Success Stories:


SETTLEMENTS:

$2,300,000.00 - Recovery for a minor child and his family in a products and premise liability case against Simmons, a crib manufacturer, and Albert Einstein Medical Center, the health care provider who continued to use an allegedly defective crib.

$2,200,000.00 -Recovery for a KYW news editor in a premise liability claim against AT&T with regard to allegedly negligent revovations occurring in their news room.

$775,000.00 - Recovery for a union steel worker who was injured when he fell due to alleged unsafe construction practices from the platform of a Valero oil refinery production module onto it's concrete foundation.

$450,000.00 - Recovery for a Courier Post newspaper delivery person in a premise liability slip and fall action.

CASE LAW:

Bedell vs. St Joseph's Carpenter Society, 367 N.J. Super. 225 (2004) 

Mr. Jakobowski recently broke new legal ground in a case of first impression decided by the Appellate Division of the New Jersey Superior Court.  In that case, the plaintiff was seriously injured as the result of a trip and fall over a tree stump on the grassy strip between the cement sidewalk and curb in front of a commercial premises. The trial court dismissed the Complaint, which was then appealed to the court's Appellate Division. As a matter of first impression, the Appellate Division reversed the trial court and decided that the abutting commercial property owner was responsible to pedestrians for proper maintenance of the grassy strip between the sidewalk and curb.

Mastrando v. Beckett Country Club & County of Gloucester, 157 N.J. 642 (1999)

In another case of first impression, Mr. Jakobowski represented the driver of an automobile that encountered a flooded roadway adjacent to a golf course. When the plaintiff's car hit the puddle, it hydroplaned across the center line and into a tree, causing serious injuries to the driver and his passenger. The case was dismissed initially at the trial level. The dismissal was upheld at the appellate level, but on appeal to the Supreme Court, Mr. Jakobowski was able to have the decision overturned by arguing that the alterations to the adjoining property, specifically by constructing a raised golf green, resulted in changes to the drainage and ultimate water ponding onto the road surface, thereby creating a hazard for unsuspecting motorists for which the property owner could be responsible.

 Barrett v. Fredavid Builders & Safegaurd Roofing Systems, 454 Pa.Super. 162 (1996)

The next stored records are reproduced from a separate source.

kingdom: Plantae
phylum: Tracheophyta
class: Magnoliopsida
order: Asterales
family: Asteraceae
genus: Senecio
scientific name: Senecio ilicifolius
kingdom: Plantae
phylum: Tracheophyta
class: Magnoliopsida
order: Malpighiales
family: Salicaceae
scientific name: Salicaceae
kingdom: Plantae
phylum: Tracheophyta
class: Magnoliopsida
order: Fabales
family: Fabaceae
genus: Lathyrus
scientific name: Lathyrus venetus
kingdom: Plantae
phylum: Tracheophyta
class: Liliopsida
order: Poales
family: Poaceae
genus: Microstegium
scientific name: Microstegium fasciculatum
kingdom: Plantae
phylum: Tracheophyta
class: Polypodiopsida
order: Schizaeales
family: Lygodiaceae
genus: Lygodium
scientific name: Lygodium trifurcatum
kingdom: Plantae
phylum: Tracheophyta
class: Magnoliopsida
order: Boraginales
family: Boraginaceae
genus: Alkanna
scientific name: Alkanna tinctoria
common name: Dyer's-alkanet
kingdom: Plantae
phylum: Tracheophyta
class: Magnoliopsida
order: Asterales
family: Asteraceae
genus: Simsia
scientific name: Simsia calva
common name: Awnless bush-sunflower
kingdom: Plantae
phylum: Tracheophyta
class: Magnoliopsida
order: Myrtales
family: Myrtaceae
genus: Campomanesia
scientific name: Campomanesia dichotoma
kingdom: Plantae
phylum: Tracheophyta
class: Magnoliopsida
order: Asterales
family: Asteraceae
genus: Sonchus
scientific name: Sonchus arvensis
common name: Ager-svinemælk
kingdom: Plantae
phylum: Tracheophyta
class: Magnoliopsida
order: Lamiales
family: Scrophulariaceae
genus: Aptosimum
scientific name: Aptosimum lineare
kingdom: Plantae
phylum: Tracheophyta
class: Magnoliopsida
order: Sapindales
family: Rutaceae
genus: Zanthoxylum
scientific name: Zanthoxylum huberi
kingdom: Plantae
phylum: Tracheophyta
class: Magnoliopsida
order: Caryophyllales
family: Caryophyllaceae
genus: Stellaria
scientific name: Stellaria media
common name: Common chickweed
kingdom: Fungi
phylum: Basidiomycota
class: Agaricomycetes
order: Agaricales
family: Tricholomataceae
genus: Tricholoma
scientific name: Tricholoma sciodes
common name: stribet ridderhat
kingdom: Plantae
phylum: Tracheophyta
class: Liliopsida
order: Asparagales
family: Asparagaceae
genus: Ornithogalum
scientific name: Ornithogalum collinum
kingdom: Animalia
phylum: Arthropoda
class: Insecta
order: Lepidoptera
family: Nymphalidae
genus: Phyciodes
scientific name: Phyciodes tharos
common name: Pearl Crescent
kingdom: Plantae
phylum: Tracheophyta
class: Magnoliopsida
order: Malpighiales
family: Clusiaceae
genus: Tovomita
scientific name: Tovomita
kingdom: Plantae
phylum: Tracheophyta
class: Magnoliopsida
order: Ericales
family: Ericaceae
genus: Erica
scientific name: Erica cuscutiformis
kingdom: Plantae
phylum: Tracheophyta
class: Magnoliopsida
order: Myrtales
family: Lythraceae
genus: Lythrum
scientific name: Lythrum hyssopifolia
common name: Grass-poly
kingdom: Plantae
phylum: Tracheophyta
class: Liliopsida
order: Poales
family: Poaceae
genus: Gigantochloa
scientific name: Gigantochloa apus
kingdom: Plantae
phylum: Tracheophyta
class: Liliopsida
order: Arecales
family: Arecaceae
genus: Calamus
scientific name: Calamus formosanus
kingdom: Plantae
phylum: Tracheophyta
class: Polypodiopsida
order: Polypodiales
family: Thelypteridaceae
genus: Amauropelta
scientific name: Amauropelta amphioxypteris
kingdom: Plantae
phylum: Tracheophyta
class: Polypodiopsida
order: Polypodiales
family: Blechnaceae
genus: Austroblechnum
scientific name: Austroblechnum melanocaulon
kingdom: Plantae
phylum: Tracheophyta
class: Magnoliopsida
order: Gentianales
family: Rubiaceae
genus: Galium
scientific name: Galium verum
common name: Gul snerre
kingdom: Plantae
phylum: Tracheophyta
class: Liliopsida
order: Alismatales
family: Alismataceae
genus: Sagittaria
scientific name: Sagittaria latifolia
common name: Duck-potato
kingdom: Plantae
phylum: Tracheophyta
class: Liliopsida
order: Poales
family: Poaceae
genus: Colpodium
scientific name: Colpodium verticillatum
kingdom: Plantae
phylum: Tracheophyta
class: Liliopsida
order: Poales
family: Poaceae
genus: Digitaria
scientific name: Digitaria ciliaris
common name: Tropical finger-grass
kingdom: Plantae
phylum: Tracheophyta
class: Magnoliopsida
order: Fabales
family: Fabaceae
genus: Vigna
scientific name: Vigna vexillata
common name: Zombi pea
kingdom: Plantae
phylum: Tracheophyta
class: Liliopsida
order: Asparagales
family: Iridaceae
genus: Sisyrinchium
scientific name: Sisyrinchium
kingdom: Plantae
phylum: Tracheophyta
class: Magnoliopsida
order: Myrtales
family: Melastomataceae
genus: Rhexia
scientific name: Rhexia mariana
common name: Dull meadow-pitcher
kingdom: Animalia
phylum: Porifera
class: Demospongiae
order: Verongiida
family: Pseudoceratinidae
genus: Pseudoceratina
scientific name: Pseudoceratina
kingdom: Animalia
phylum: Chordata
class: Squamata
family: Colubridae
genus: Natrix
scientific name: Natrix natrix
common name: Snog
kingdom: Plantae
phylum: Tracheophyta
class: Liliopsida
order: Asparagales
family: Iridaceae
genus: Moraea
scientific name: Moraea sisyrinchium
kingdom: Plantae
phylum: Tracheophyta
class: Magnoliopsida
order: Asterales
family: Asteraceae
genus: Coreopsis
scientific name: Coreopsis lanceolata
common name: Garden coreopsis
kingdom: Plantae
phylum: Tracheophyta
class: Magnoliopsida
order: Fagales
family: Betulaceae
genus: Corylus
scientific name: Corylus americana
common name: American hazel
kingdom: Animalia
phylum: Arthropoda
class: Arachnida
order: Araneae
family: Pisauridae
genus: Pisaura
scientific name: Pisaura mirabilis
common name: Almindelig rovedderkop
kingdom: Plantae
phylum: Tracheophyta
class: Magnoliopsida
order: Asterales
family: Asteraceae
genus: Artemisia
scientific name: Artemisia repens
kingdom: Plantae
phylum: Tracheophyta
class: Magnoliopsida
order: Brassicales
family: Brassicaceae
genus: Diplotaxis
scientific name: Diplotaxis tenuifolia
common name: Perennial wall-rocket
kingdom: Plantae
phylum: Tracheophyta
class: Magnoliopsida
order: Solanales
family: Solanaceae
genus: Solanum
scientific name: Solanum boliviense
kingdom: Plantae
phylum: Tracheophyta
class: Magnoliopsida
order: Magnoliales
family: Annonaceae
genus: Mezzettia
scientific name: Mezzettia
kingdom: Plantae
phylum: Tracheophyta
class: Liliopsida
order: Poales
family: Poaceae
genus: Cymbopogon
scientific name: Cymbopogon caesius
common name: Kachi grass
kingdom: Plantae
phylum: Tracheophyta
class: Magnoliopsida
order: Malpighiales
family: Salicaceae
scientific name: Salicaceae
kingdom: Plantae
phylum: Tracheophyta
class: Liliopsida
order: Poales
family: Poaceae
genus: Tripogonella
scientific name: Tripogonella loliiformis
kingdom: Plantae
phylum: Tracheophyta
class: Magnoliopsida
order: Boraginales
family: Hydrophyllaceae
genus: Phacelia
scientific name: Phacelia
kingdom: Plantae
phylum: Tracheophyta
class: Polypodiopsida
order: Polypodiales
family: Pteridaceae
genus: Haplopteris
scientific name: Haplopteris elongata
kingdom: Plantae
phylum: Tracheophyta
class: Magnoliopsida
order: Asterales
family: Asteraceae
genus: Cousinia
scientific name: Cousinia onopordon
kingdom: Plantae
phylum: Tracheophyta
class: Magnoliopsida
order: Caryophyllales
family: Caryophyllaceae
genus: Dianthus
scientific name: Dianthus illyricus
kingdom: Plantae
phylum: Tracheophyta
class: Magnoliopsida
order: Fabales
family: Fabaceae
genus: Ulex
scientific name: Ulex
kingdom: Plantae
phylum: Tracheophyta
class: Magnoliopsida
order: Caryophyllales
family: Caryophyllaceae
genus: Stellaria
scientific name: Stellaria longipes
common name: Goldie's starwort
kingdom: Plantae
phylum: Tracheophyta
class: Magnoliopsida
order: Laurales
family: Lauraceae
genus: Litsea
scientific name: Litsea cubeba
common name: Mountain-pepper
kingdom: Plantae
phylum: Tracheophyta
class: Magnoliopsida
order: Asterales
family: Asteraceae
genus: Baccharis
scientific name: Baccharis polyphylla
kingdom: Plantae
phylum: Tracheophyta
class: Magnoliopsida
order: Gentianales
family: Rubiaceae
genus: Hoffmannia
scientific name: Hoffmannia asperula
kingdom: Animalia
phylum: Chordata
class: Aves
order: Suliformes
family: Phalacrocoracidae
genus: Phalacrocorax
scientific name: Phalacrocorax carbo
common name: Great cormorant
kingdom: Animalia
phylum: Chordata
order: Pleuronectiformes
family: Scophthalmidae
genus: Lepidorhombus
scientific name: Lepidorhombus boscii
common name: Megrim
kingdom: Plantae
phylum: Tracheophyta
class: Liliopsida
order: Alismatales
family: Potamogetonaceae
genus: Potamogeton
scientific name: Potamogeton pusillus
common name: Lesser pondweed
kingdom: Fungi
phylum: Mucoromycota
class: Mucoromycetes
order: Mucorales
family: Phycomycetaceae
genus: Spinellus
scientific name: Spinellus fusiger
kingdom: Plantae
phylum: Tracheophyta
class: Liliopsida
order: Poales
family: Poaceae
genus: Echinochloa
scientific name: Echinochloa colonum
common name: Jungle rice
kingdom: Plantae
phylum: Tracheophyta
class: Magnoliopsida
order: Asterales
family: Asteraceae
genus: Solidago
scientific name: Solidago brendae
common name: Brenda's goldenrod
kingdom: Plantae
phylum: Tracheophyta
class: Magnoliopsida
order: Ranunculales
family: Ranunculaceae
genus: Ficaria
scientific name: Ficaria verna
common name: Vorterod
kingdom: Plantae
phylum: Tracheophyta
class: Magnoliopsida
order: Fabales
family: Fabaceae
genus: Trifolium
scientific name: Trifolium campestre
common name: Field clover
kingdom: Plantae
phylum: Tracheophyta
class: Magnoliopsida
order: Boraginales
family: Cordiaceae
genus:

In a case which dealt with the legal concepts of assumption of the risk and comparative negligence, Mr. Jakobowski was able to achieve a significant recovery on behalf of an insulation mechanic who sustained injuries when he slipped on discarded construction debris in an unfinished residential home. The plaintiff was installing insulation while standing on two foot high stilts, and his case was initially dismissed by the trial judge on the theory that the plaintiff had assumed the risk of his own injury by working in a cluttered work area while on stilts. Mr. Jakobowski was able to have the decision overturned on appeal by arguing that each party had a duty of care, including the siding contractor who failed to clear the work area for the next contractor on the worksite.


           The Law Offices of W. James Jakobowski continue a tradition started by Mr. Jakobowski's father, Frank M. Jakobowski, Esq. (1920 - 1999), who opened a law office in Philadelphia in 1963 to provide superior legal services to individuals, families and businesses in the Delaware Valley and Tri-State region.